De oranje klapstoelen. De houten bankjes. De plastic
drinkkommen. De liederen. De broeders in hun witte pij. Ik woon er niet, en
toch ben ik er thuis.
Bijna 30 jaar geleden kwam ik hier voor het eerst. Ik
herinner mij nog de eerste indruk: de grote kerk, met in het midden de broeders
in hun witte gewaden en met het zingen, waarin ik helemaal werd meegenomen.
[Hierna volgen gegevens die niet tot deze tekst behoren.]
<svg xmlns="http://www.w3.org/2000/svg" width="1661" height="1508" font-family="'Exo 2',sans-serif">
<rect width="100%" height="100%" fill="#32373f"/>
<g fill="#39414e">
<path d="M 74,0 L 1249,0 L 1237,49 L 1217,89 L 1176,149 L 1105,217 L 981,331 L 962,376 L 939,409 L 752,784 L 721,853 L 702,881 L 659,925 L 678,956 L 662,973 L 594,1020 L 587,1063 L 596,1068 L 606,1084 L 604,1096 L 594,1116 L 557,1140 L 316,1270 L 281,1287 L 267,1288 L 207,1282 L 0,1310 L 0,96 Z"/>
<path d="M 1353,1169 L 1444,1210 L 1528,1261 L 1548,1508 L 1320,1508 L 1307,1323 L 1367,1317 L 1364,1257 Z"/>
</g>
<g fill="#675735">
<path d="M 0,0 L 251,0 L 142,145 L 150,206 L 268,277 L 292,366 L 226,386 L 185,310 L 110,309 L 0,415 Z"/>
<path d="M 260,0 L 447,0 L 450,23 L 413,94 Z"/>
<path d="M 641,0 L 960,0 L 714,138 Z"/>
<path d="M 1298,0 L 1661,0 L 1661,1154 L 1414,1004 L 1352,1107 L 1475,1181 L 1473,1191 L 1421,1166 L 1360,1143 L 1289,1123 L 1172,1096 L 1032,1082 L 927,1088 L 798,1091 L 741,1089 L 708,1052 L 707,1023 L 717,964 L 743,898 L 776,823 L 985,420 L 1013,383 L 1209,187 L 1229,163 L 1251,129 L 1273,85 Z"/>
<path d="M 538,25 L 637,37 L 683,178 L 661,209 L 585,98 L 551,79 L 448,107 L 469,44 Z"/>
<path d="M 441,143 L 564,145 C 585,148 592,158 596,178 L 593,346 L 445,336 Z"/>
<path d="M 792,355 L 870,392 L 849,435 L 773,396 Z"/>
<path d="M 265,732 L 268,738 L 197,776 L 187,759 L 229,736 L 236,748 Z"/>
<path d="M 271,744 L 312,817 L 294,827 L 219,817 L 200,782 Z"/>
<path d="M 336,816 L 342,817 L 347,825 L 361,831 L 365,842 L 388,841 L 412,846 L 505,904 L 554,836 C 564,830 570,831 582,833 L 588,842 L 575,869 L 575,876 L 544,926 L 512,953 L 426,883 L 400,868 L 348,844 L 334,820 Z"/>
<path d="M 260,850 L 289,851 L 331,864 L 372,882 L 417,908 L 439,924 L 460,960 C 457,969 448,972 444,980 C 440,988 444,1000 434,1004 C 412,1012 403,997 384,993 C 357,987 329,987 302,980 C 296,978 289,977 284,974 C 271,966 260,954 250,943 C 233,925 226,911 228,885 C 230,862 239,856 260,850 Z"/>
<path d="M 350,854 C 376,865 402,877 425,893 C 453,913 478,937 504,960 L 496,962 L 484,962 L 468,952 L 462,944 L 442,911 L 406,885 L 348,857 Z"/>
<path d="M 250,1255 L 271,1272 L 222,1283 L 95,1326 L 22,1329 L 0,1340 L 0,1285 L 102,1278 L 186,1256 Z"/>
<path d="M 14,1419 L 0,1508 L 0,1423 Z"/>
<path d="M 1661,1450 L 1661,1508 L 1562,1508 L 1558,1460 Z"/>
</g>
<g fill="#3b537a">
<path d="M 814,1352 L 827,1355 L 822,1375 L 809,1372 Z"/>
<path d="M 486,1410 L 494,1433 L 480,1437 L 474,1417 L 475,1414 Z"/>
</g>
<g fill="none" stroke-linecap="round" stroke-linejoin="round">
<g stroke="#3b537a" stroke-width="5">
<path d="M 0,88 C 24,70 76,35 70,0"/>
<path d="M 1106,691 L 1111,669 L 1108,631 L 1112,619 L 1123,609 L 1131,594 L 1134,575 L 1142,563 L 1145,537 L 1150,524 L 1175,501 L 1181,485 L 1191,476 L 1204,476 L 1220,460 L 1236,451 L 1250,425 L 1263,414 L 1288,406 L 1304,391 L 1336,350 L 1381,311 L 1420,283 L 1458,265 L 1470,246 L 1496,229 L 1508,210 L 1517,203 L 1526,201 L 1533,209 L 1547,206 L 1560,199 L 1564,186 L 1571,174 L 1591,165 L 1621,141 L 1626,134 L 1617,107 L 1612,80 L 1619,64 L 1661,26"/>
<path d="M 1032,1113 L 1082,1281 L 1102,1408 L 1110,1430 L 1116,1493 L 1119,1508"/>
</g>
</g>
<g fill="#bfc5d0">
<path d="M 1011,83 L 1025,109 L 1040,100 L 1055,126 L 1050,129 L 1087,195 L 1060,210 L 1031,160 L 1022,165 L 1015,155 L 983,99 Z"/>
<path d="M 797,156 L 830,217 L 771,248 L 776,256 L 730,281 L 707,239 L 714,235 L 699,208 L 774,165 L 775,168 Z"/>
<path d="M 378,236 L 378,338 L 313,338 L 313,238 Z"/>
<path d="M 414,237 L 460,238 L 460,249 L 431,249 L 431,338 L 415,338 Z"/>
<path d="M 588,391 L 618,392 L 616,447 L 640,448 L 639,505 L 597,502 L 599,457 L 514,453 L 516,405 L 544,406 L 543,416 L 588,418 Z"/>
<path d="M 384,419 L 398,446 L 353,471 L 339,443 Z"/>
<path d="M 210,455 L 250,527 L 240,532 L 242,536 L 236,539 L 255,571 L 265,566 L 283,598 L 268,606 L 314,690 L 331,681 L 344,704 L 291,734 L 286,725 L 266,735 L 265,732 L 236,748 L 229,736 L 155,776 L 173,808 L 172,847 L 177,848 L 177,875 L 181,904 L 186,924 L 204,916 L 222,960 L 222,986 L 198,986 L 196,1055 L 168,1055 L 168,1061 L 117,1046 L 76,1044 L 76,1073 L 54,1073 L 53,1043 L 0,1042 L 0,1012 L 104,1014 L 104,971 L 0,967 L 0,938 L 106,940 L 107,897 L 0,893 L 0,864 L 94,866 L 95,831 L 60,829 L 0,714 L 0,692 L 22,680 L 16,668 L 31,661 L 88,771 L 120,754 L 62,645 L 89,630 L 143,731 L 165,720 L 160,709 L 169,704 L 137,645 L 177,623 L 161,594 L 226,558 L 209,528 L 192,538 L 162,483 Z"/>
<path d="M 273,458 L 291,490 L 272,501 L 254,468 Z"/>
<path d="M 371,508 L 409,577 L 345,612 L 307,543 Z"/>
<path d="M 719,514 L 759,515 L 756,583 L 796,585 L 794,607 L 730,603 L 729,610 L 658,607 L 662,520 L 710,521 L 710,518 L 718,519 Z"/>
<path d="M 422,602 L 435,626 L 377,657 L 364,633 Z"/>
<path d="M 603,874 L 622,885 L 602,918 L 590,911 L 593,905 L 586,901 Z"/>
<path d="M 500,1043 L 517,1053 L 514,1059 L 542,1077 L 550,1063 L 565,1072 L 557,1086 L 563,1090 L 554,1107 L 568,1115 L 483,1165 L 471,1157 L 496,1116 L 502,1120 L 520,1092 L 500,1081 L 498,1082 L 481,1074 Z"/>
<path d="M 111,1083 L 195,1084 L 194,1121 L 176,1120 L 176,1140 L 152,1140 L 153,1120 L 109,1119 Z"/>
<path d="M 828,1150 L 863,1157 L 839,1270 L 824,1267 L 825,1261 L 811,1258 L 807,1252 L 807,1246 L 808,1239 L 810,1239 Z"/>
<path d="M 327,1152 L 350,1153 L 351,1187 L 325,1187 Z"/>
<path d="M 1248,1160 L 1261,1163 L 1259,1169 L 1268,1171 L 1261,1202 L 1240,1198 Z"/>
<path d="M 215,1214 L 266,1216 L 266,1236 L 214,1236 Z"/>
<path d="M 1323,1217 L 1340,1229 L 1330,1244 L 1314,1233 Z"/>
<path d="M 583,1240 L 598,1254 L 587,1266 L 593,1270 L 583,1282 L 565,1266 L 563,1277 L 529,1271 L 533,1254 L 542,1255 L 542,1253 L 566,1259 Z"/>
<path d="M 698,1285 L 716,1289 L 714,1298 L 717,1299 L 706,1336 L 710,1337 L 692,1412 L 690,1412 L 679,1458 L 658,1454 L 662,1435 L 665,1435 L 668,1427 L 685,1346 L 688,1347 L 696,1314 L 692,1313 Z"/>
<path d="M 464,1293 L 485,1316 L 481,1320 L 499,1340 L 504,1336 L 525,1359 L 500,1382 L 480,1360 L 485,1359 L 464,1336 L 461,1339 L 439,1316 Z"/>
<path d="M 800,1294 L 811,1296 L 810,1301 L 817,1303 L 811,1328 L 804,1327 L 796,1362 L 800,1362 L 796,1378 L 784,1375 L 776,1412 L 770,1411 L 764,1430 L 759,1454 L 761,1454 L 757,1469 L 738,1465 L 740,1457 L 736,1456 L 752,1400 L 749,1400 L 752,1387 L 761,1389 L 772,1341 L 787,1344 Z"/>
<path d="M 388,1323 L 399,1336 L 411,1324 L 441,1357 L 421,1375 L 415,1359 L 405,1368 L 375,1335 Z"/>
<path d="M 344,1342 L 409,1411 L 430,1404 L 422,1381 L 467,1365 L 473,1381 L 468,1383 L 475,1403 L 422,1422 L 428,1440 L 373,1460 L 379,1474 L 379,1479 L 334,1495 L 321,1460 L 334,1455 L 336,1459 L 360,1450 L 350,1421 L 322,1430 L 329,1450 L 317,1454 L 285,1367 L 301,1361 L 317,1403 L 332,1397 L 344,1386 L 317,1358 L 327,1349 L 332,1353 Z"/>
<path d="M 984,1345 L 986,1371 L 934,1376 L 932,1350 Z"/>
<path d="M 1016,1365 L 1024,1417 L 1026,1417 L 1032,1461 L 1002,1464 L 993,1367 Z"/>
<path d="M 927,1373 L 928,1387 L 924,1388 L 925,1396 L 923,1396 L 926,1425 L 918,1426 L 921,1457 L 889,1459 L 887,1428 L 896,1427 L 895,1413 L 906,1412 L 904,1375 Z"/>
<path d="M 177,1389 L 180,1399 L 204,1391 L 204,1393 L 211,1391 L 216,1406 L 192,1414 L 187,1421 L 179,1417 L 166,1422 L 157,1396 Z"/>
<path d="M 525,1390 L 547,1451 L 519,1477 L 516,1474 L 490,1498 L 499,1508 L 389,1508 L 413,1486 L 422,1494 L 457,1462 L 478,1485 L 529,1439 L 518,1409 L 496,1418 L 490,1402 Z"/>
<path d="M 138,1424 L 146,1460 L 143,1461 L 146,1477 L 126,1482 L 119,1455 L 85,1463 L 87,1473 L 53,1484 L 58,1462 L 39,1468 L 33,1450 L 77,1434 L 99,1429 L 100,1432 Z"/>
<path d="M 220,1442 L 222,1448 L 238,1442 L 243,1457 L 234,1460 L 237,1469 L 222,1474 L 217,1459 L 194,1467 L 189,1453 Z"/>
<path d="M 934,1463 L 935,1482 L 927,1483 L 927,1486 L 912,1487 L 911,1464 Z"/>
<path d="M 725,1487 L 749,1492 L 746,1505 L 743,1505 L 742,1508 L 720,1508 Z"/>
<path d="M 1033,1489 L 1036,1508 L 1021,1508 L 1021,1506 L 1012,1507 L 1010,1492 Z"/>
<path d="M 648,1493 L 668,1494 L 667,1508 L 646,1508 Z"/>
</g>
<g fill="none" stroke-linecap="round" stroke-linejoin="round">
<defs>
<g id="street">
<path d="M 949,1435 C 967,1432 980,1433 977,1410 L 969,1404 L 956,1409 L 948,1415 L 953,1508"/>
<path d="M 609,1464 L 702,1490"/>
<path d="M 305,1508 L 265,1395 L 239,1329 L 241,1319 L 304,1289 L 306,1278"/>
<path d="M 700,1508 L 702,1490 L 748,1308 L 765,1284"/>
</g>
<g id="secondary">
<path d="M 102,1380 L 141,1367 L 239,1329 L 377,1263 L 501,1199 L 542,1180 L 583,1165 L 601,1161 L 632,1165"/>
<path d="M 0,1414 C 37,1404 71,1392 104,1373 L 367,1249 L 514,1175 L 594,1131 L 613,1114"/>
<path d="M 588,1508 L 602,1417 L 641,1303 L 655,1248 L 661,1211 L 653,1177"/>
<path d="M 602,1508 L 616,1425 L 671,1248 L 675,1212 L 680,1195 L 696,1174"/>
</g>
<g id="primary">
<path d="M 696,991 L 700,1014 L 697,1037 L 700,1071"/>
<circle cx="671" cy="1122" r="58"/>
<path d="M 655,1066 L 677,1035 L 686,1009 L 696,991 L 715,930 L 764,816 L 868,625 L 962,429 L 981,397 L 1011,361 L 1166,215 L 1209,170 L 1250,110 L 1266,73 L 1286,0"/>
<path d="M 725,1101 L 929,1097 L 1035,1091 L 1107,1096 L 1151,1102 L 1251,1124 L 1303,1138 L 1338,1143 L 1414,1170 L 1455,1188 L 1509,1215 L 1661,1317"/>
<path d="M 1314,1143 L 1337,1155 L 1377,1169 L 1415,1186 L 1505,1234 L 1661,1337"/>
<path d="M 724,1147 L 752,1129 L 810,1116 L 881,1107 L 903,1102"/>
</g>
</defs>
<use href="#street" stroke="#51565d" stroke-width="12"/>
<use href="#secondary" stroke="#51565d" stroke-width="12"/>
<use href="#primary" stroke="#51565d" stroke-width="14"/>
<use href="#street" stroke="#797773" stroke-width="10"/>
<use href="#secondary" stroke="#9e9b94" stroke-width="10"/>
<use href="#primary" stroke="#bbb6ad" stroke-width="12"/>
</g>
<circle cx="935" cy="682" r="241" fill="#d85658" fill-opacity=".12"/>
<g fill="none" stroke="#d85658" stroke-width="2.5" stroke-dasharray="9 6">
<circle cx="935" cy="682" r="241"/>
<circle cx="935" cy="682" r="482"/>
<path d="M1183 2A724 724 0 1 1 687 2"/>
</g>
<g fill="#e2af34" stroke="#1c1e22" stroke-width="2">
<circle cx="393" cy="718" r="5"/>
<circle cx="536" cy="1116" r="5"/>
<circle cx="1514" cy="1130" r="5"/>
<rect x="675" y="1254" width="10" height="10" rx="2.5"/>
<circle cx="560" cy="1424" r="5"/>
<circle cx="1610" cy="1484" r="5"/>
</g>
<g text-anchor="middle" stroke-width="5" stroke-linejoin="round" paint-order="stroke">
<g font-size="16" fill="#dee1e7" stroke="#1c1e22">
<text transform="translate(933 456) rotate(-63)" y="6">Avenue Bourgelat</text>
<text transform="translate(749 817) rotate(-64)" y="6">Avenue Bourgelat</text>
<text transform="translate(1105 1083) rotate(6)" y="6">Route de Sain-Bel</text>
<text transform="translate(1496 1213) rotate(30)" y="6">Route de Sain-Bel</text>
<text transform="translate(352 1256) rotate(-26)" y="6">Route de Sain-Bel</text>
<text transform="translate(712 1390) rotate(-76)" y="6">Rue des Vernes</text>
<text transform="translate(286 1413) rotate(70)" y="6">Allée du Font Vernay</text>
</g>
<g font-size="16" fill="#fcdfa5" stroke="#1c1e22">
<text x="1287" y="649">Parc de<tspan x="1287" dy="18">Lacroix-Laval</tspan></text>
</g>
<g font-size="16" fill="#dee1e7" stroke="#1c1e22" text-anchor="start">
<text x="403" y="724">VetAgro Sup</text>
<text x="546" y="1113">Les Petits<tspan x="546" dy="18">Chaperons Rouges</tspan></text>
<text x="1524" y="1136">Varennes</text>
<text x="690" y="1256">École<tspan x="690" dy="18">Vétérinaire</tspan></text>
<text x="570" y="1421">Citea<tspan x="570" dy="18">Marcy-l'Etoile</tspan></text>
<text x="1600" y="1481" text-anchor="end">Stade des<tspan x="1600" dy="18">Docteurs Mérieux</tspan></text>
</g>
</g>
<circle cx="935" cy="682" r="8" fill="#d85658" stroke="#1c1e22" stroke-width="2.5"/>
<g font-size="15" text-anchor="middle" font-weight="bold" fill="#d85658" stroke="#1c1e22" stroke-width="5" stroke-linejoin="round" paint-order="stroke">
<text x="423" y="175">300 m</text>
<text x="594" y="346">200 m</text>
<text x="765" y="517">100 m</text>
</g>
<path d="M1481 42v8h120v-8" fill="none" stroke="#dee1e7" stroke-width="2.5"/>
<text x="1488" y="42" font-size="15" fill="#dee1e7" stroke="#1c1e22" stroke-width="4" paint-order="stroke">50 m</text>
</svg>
Hier op de heuvel van Taizé is een gastvrije plek. De
broeders van de gemeenschap van Taizé delen hun leven elke week met honderden
tot duizenden gasten. Velen van hen zijn jongeren van over de hele wereld. Zij
kamperen hier of overnachten in barakken en ze zingen in de kerk, doen
dagelijks iets van het werk dat er gebeuren moet (van eten uitdelen tot wc's
schoonmaken) en ze zijn met elkaar in gesprek. Soms vol gelach en plezier, soms
heel serieus. Dan praten ze bijvoorbeeld over het maken van keuzes, het omgaan
met bezit, over dankbaarheid en moed.
Het dagritme wordt, zoals in elk klooster, bepaald door de
vieringen. Zittend op de grond wordt er gezongen: liederen die vele malen
herhaald worden en zo als een soort mantra fungeren. De lezingen en gebeden
zijn in de vele talen van hun gasten én van de vele landen van herkomst van de
broeders. Want ook de broeders komen uit
veel verschillende landen en alleen al aan hun uiterlijk kun je de vele
continenten die hier met elkaar verbonden zijn.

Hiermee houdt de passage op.